‘From The River To The Sea’ Doesn’t Mean What You Think It Means , por Maha Nassar:
Over the weekend, scholar and social justice activist Marc Lamont Hill apologized for ending his recent remarks at United Nations by calling for “a free Palestine from the river to the sea.” His apology came after three days of furious online attacks and criticism from many people who felt deeply hurt by his remarks.
Critics have pointed to Hamas’s use of this phrase to claim that Hill was either deliberately parroting a Hamas line that calls for Israel’s elimination, or at the very least ignorantly repeating a deeply offensive and triggering phrase.
Yet lost in all these discussions is any acknowledgement of what this phrase actually means — and has meant — to Palestinians of all political stripes and convictions. As a Palestinian American and a scholar of Palestinian history, I’m concerned by the lack of interest in how this phrase is understood by the people who invoke it.(...)
That’s how the call for a free Palestine “from the river to the sea” gained traction in the 1960s. It was part of a larger call to see a secular democratic state established in all of historic Palestine.
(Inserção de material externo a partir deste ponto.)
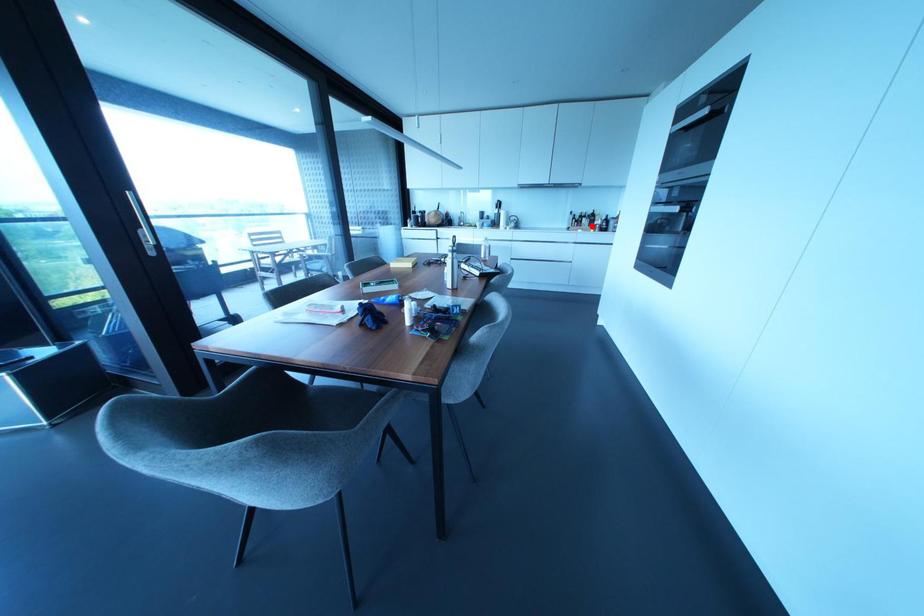
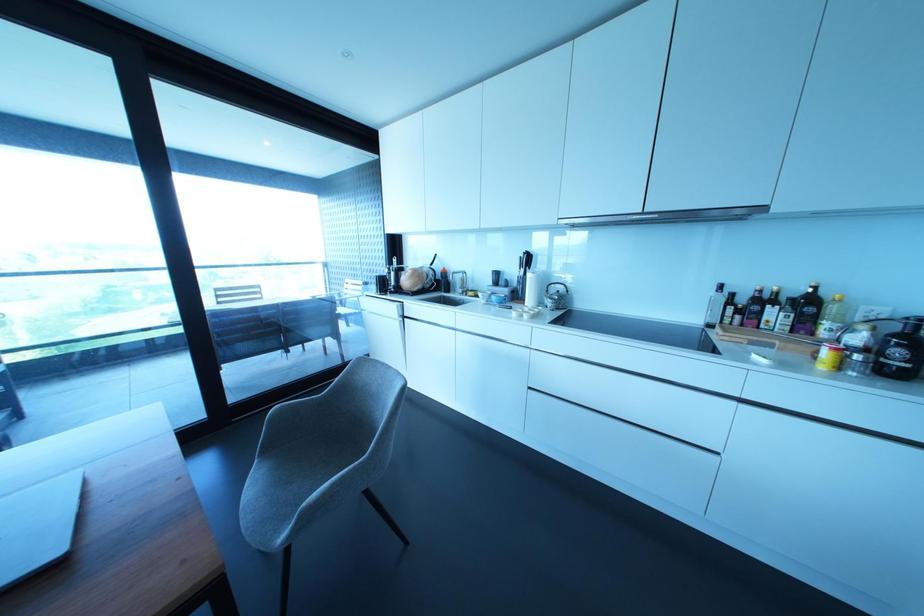
Question: I am providing you with two images of the same scene from different viewpoints. In image1, a red point is highlighted. Considering the same 3D point in image2, which of the following is correct?

Choices:
 (A) It is closer
 (B) It is farther

Answer: (B)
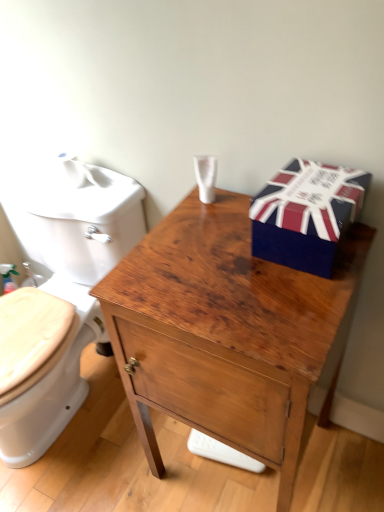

Palestinians hoped their state would be free from oppression of all sorts, from Israeli as well as from Arab regimes.
Não estou certo que as pessoas não percebam o que quer dizer "from the river to the sea" - na verdade, o que a autora descreve (um Estado único em toda a Palestina, do rio Jordão ao Mar Mediterrâneo) parece-me ser exatamente aquilo em que estão a pensar as pessoas que dizem que os palestinianos querem "destruir Israel".